Figure 10Drivers of the inorganic carbon system. Component time series of the linear Taylor decomposition of (a) pH, (b) Ωarag, and (c) pCO2. Contributions of changes in salinity (turquoise), temperature (blue), biogeochemistry (pink), and freshwater mixing (green) to changes (black, relative to the mean of the time series) in pH, Ωarag, and pCO2 were computed following Rheuban et al. (2019). The gray dotted line illustrates an estimated residual term. Sea ice concentration (blue shading, %; DiGirolamo et al., 2022) is shown on the right axes.
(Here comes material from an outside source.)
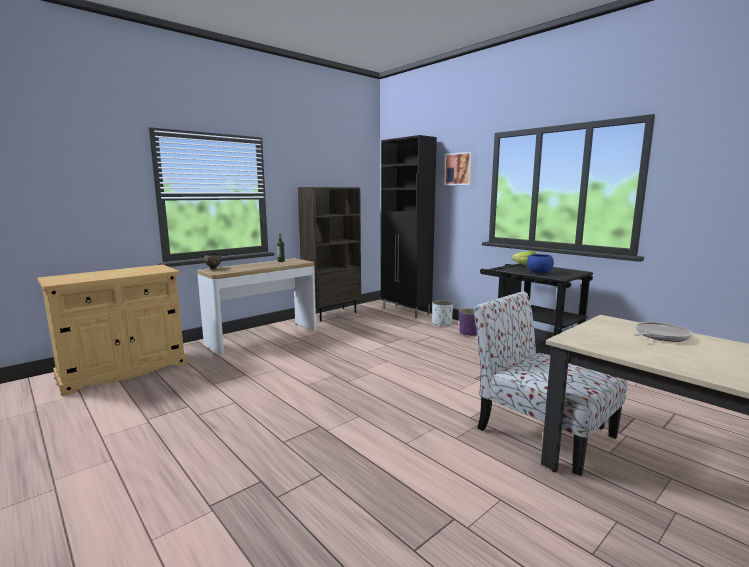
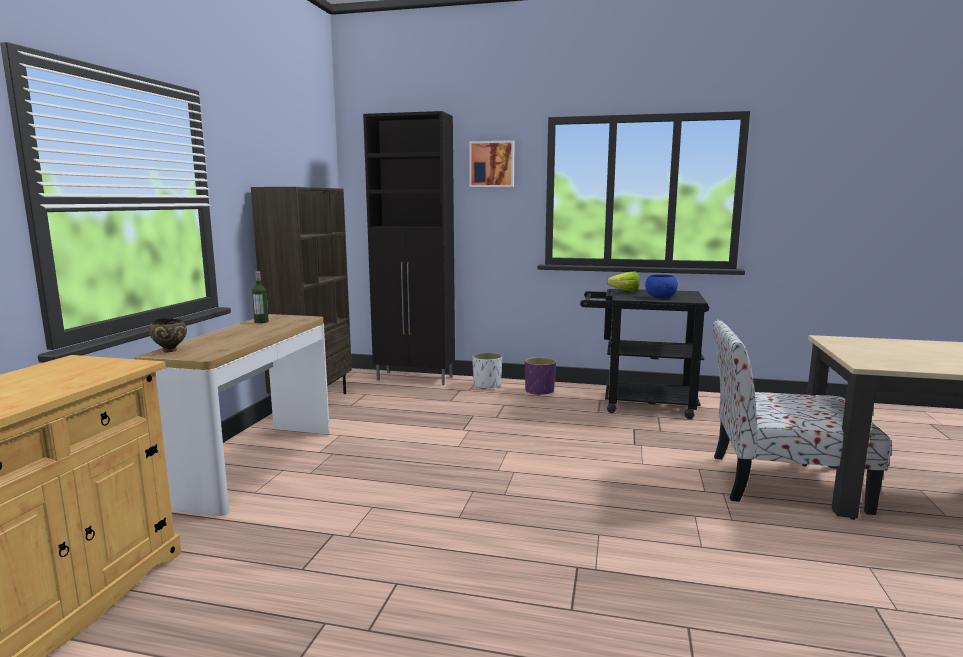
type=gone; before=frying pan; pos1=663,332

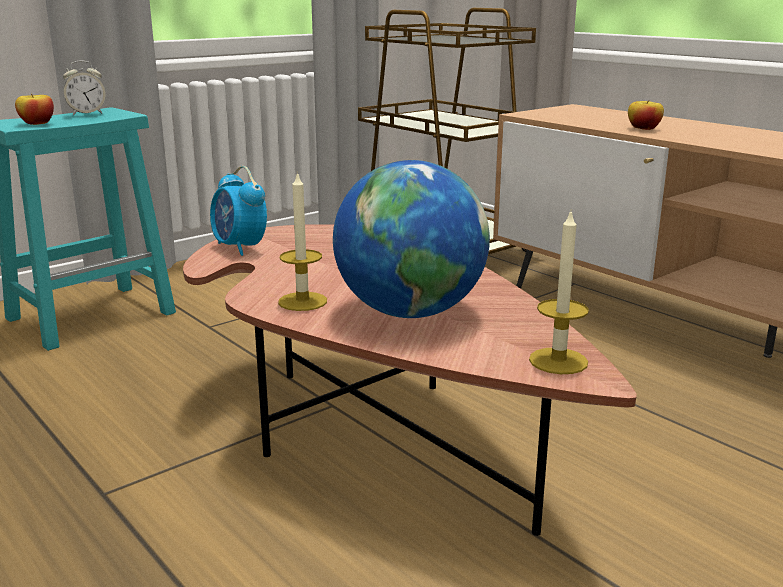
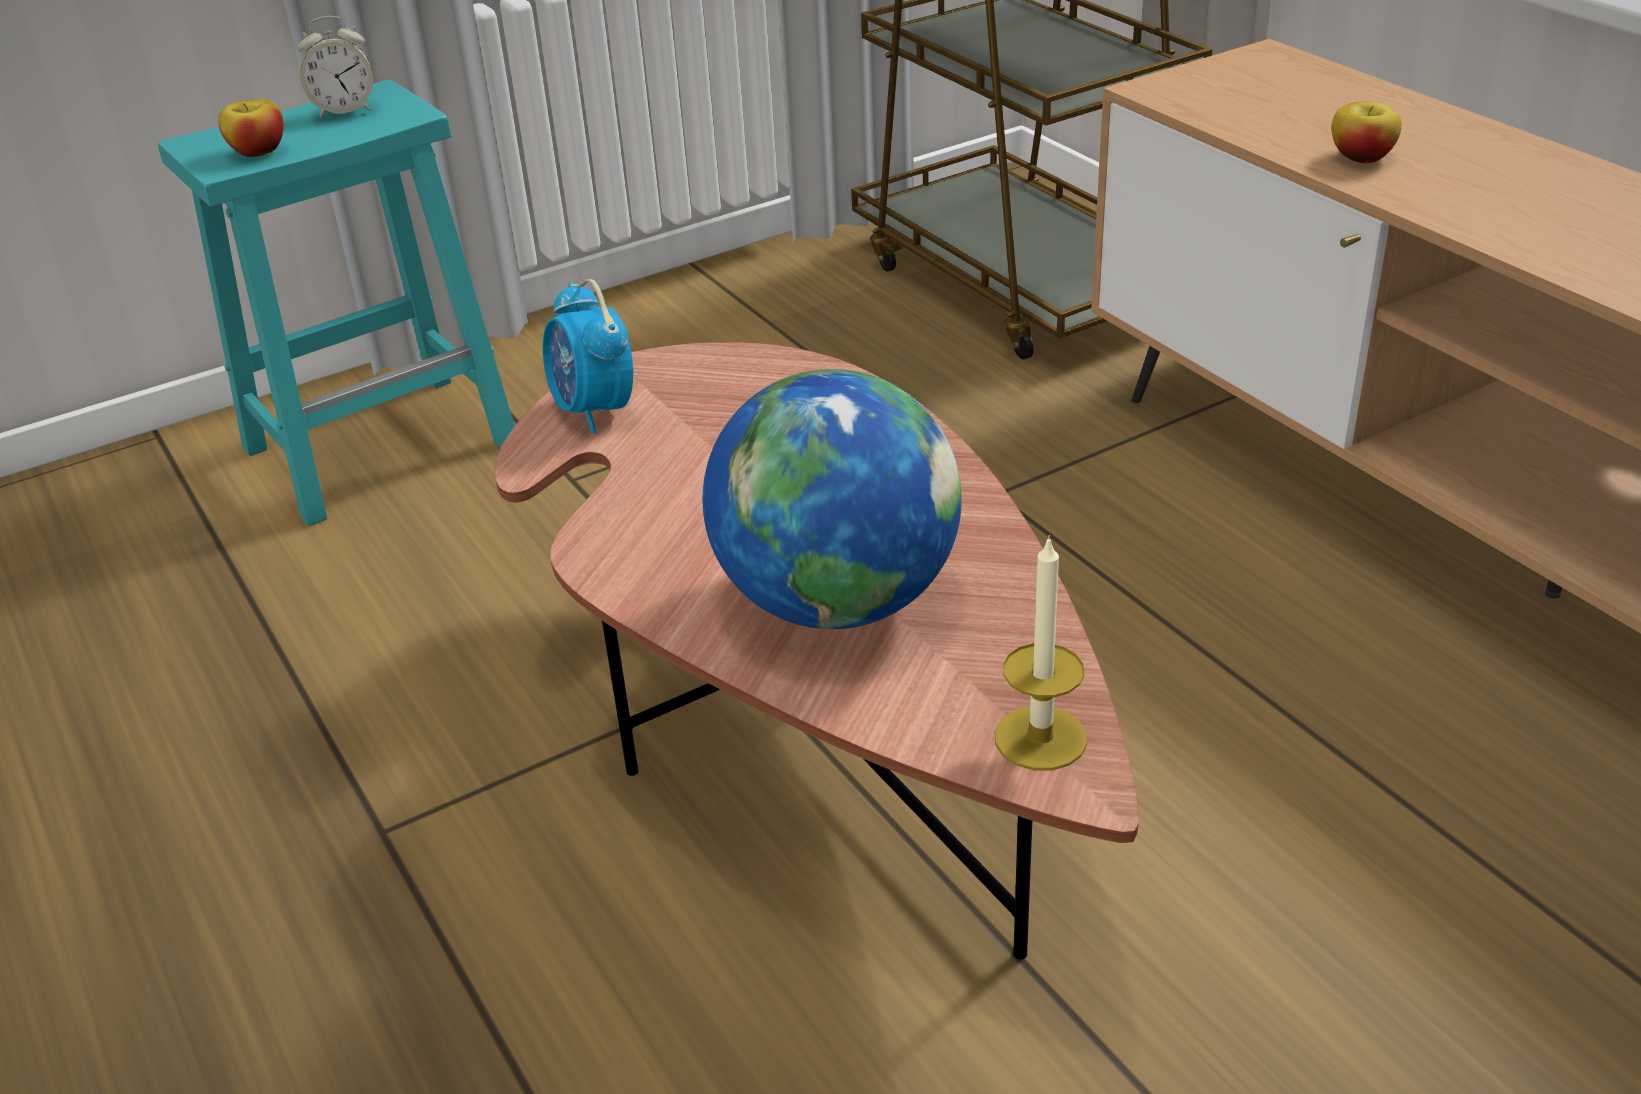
type=gone; before=candle; pos1=302,241

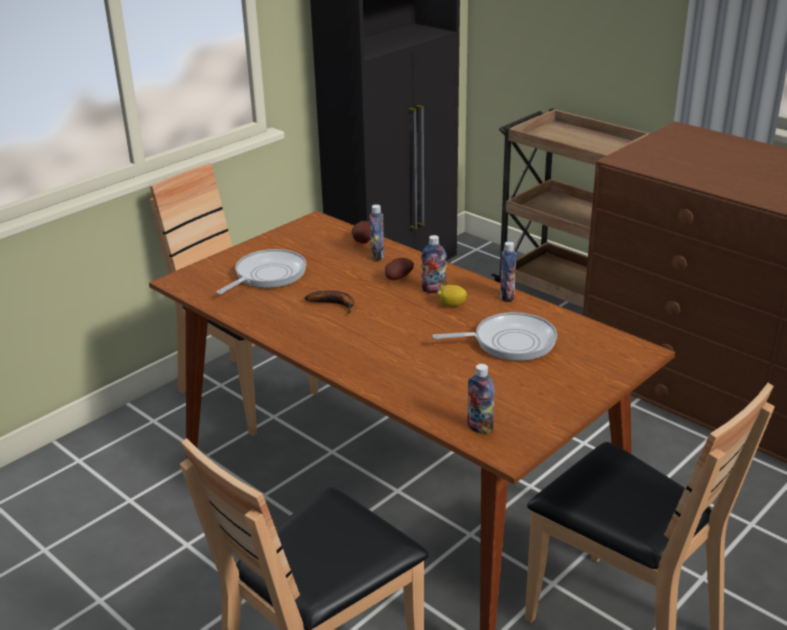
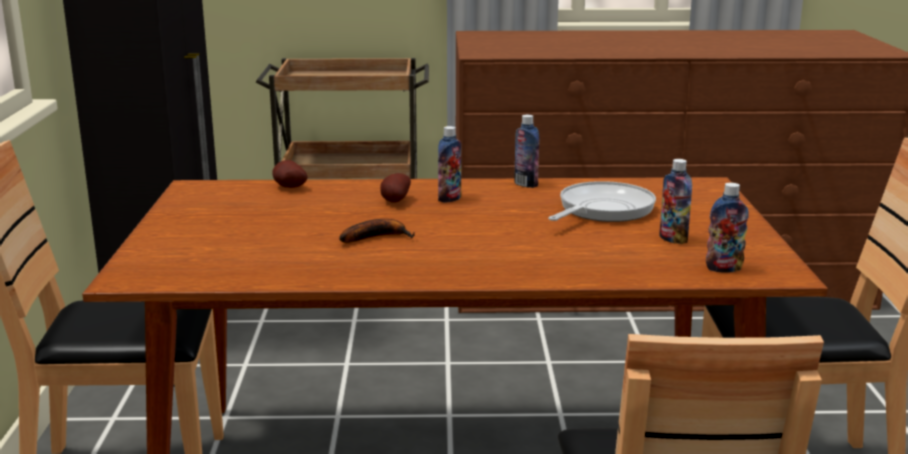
type=shifted; before=bottle; pos1=377,232; pos2=675,201
type=gone; before=frying pan; pos1=261,271
type=gone; before=lemon; pos1=452,296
Biogeochemistry (photosynthesis, respiration, calcification, dissolution) is the most important driver of the inorganic carbon dynamics at 33 m depth at the CEO site. The springtime relaxation events in 2018 and 2019 with relatively higher pH and Ωarag and lower pCO2 were mainly driven by biogeochemistry (Fig. 10, magenta). During these events O2 increased and NO3 decreased, suggesting photosynthetic activity (Figs. 2d, e and 3a). Near-bottom photosynthetic activity by phytoplankton or sea ice algae has been observed at different locations across the Chukchi Sea (Arrigo et al., 2017; Ouyang et al., 2022; Stabeno et al., 2020; Koch et al., 2020). Sediment trap data from a CEO deployment prior to the start of this pCO2 and pH time series suggest that export of the exclusively sympagic sea ice algae Nitzschia frigida peaked in May and June, during snowmelt and ice melt events (Lalande et al., 2020), further supporting the hypothesis that sea ice algae contributed to the CO2 drawdown. Interestingly, TA also increased significantly during these events in 2018 and 2019, which cannot be solely attributed to organic-matter production. Specifically, TA increased by 23 µmol kg−1 in 2019 (Fig. 11a). However, with an observed NO3 decrease of 7.6 µmol kg−1, we would expect an increase in TA by 7.6 µmol kg−1. This is assuming that NO3 is the primary source of nitrogen during organic-matter formation and that assimilation of 1 µmol of NO3 leads to an increase in TA of 1 µmol (Wolf-Gladrow et al., 2007). The TA increase of 23 µmol kg−1 is therefore larger than expected from organic-matter formation alone and is likely due to CaCO3 mineral dissolution. While direct evidence is missing, the strong TA increase suggests that CaCO3 mineral dissolution during sea ice break-up also plays an important role at the CEO site. As observed in other Arctic areas, it is possible that ikaite crystals that were trapped in the ice matrix dissolved in the water column when sea ice melted (Rysgaard et al., 2012, 2007).

Figure 11Spring 2019 relaxation event. Time series of (a) total alkalinity (TA, µmol kg−1), (b) dissolved inorganic carbon (DIC, µmol kg−1), and (c) nitrate (NO3, µmol kg−1) from 1 May through 15 July 2019.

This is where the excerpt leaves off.